Fatal Fridays
Fatal Fridays
End-of-Week Hospital Discharge Linked to Death, Readmission
June 28, 2002 -- Are you leaving the hospital on a Friday? Watch out. Statistics say people who go home on Fridays have a higher risk of dying or needing to return to the hospital.
This risk is real but small. The study, appearing in the June 25 issue of the Canadian Medical Association Journal, looked at hospital records for more than 2.4 million Canadian patients. It shows that leaving the hospital on a Friday increases the risk of a bad outcome by 4%.
"Even in the new millennium, something as simple as the day of the week influences how bad things happen," lead study author Carl van Walraven, MD, tells WebMD. "Even in a day and age when we can bust up blood clots and have robotic operations, the day of the week still has an effect."

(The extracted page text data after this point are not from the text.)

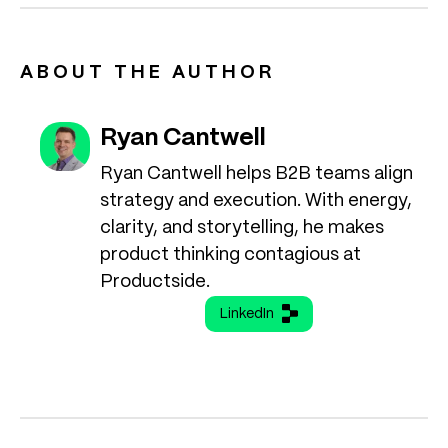
ABOUT THE AUTHOR
Ryan Cantwell
Ryan Cantwell helps B2B teams align
strategy and execution. With energy,
clarity, and storytelling, he makes
product thinking contagious at
Productside.
LinkedIn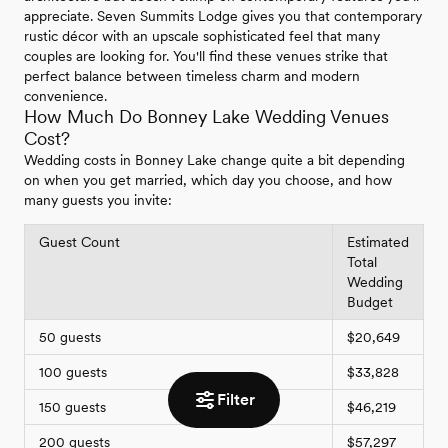
appreciate. Seven Summits Lodge gives you that contemporary
rustic décor with an upscale sophisticated feel that many
couples are looking for. You'll find these venues strike that
perfect balance between timeless charm and modern
convenience.
How Much Do Bonney Lake Wedding Venues
Cost?
Wedding costs in Bonney Lake change quite a bit depending
on when you get married, which day you choose, and how
many guests you invite:
Guest Count
Estimated
Total
Wedding
Budget
50 guests
$20,649
100 guests
$33,828
Filter
150 guests
$46,219
200 guests
$57,297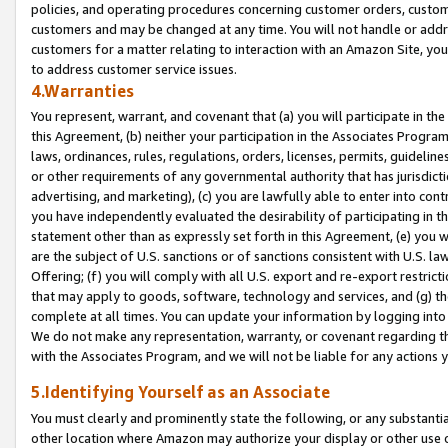
policies, and operating procedures concerning customer orders, custome
customers and may be changed at any time. You will not handle or addre
customers for a matter relating to interaction with an Amazon Site, yo
to address customer service issues.
4.Warranties
You represent, warrant, and covenant that (a) you will participate in t
this Agreement, (b) neither your participation in the Associates Program
laws, ordinances, rules, regulations, orders, licenses, permits, guidelin
or other requirements of any governmental authority that has jurisdicti
advertising, and marketing), (c) you are lawfully able to enter into cont
you have independently evaluated the desirability of participating in t
statement other than as expressly set forth in this Agreement, (e) you w
are the subject of U.S. sanctions or of sanctions consistent with U.S.
Offering; (f) you will comply with all U.S. export and re-export restric
that may apply to goods, software, technology and services, and (g) th
complete at all times. You can update your information by logging into 
We do not make any representation, warranty, or covenant regarding th
with the Associates Program, and we will not be liable for any actions
5.Identifying Yourself as an Associate
You must clearly and prominently state the following, or any substanti
other location where Amazon may authorize your display or other use 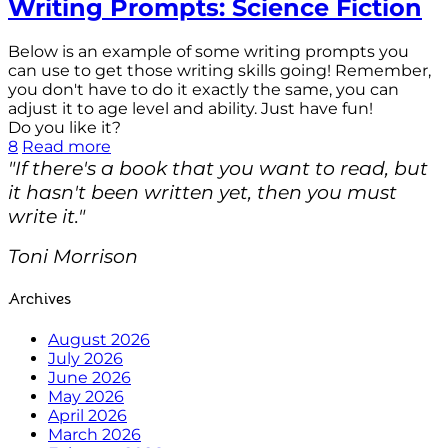
Writing Prompts: Science Fiction
Below is an example of some writing prompts you
can use to get those writing skills going! Remember,
you don't have to do it exactly the same, you can
adjust it to age level and ability. Just have fun!
Do you like it?
8
Read more
"If there's a book that you want to read, but
it hasn't been written yet, then you must
write it."
Toni Morrison
Archives
August 2026
July 2026
June 2026
May 2026
April 2026
March 2026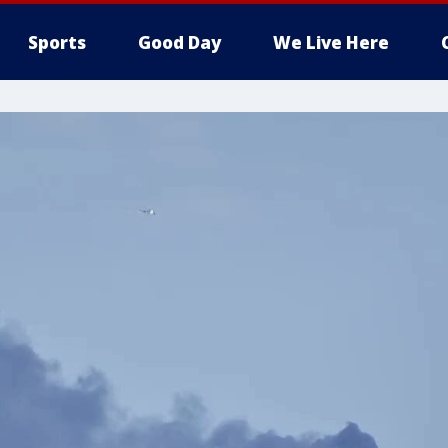
Sports
Good Day
We Live Here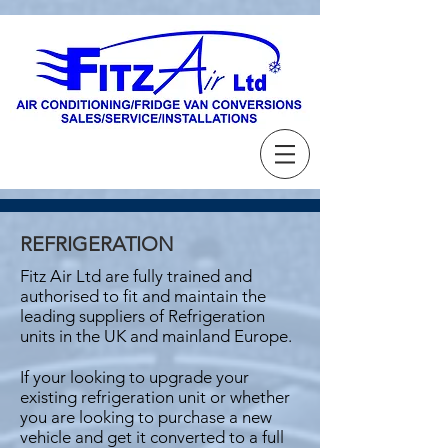
REFRIGERATION
Fitz Air Ltd are fully trained and
authorised to fit and maintain the
leading suppliers of Refrigeration
units in the UK and mainland Europe.
If your looking to upgrade your
existing refrigeration unit or whether
you are looking to purchase a new
vehicle and get it converted to a full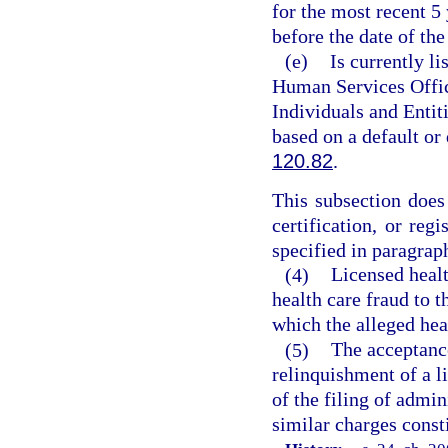
for the most recent 5
before the date of the
(e)
Is currently l
Human Services Offic
Individuals and Entiti
based on a default or
120.82
.
This subsection does 
certification, or reg
specified in paragraph
(4)
Licensed healt
health care fraud to t
which the alleged hea
(5)
The acceptance
relinquishment of a li
of the filing of admin
similar charges const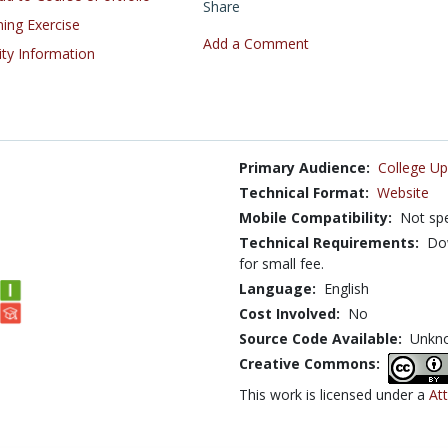
Share
ning Exercise
Add a Comment
ity Information
Primary Audience:
College Up
Technical Format:
Website
Mobile Compatibility:
Not spe
Technical Requirements:
Dow
for small fee.
Language:
English
Cost Involved:
No
Source Code Available:
Unkn
Creative Commons:
This work is licensed under a
At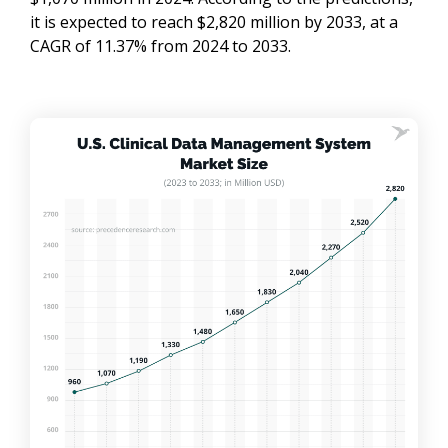
it is expected to reach $2,820 million by 2033, at a
CAGR of 11.37% from 2024 to 2033.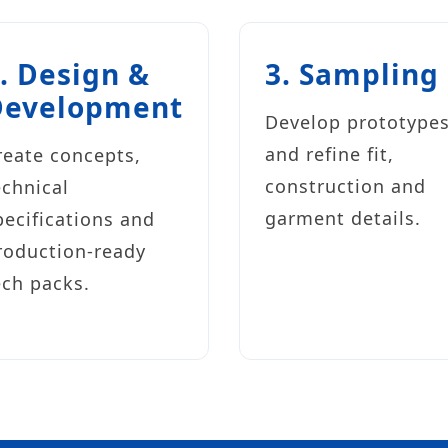
. Design &
3. Sampling
Development
Develop prototype
and refine fit,
reate concepts,
construction and
echnical
garment details.
pecifications and
roduction-ready
ech packs.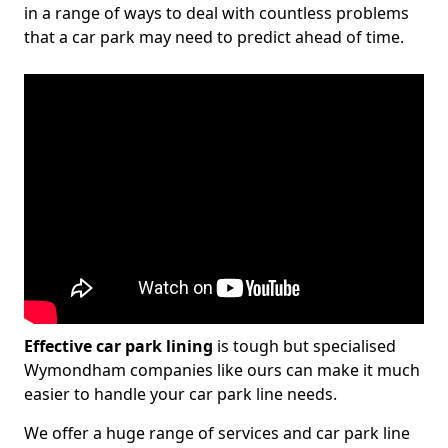
in a range of ways to deal with countless problems
that a car park may need to predict ahead of time.
Effective car park lining
is tough but specialised
Wymondham companies like ours can make it much
easier to handle your car park line needs.
We offer a huge range of services and car park line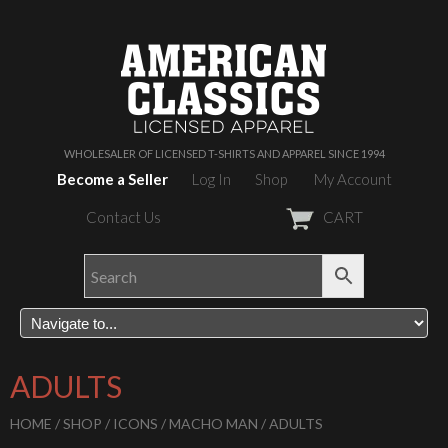
WHOLESALER OF LICENSED T-SHIRTS AND APPAREL SINCE 1994
Become a Seller
Log In
Shop
My Account
Contact Us
CART
ADULTS
HOME
/
SHOP
/
ICONS
/
MACHO MAN
/ ADULTS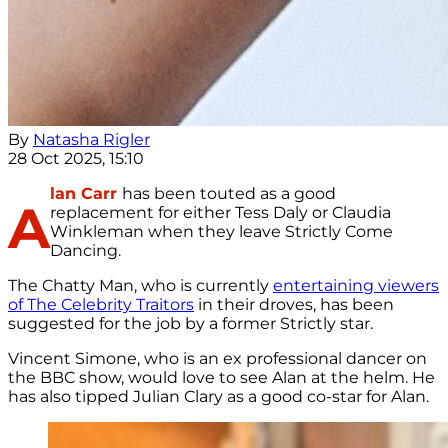
By
Natasha Rigler
28 Oct 2025, 15:10
lan Carr
has been touted as a good
A
replacement for either Tess Daly or Claudia
Winkleman when they leave Strictly Come
Dancing.
The Chatty Man, who is currently
entertaining viewers
of The Celebrity Traitors
in their droves, has been
suggested for the job by a former Strictly star.
Vincent Simone, who is an ex professional dancer on
the BBC show, would love to see Alan at the helm. He
has also tipped Julian Clary as a good co-star for Alan.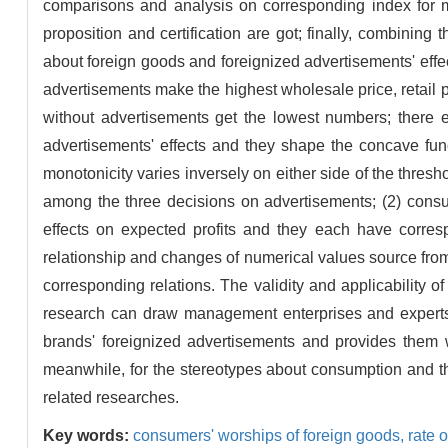
comparisons and analysis on corresponding index for m
proposition and certification are got; finally, combining 
about foreign goods and foreignized advertisements' effe
advertisements make the highest wholesale price, retail
without advertisements get the lowest numbers; there e
advertisements' effects and they shape the concave func
monotonicity varies inversely on either side of the thres
among the three decisions on advertisements; (2) consu
effects on expected profits and they each have corresp
relationship and changes of numerical values source fro
corresponding relations. The validity and applicability o
research can draw management enterprises and experts'
brands' foreignized advertisements and provides them 
meanwhile, for the stereotypes about consumption and the
related researches.
Key words:
consumers' worships of foreign goods,
rate 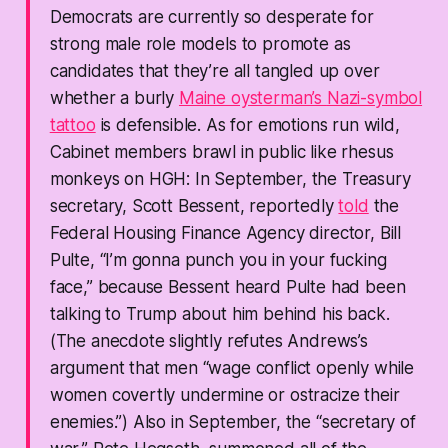
Democrats are currently so desperate for
strong male role models to promote as
candidates that they’re all tangled up over
whether a burly
Maine oysterman’s
Nazi-symbol
tattoo
is defensible. As for emotions run wild,
Cabinet members brawl in public like rhesus
monkeys on HGH: In September, the Treasury
secretary, Scott Bessent, reportedly
told
the
Federal Housing Finance Agency director, Bill
Pulte, “I’m gonna punch you in your fucking
face,” because Bessent heard Pulte had been
talking to Trump about him behind his back.
(The anecdote slightly refutes Andrews’s
argument that men “wage conflict openly while
women covertly undermine or ostracize their
enemies.”) Also in September, the “secretary of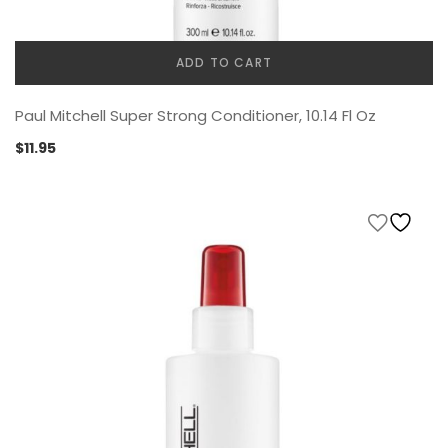
ADD TO CART
Paul Mitchell Super Strong Conditioner, 10.14 Fl Oz
$
11.95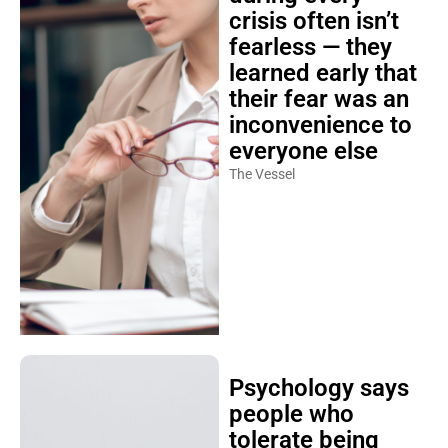
crisis often isn’t
fearless — they
learned early that
their fear was an
inconvenience to
everyone else
The Vessel
Psychology says
people who
tolerate being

Even so, it's important to put this risk into perspective, says van Walraven, an internal medicine specialist affiliated with the Institute for Clinical Evaluative Sciences and with the universities of Ottawa and Toronto, Canada.
"The day of the week for discharge is statistically significant, but its association with bad outcomes is not as important as the effects of age, previous hospitalization, or chronic illness," he notes.
So what's happening on Fridays? Van Walraven thinks it's related to the fact that Friday is by far the busiest day. Both patients and doctors hope to get home for the weekend.
"On Fridays the nurses and doctors are more busy, and they could be missing important details," van Walraven suggests. "Or it could be that patients are less stable on Friday, or that they don't get immediate home care or services. But we are uncertain as to why this is happening. We just don't know."
Do the data apply to the U.S.? Van Walraven says it may. Others, like Mark V. Williams, MD, have their doubts. Williams is director for center for clinical effectiveness at Atlanta's Grady Memorial Hospital and director of the hospital medicine unit at the Emory University School of Medicine. He's also president of the National Association of Inpatient Physicians, the main association for the new breed of doctors known as hospitalists.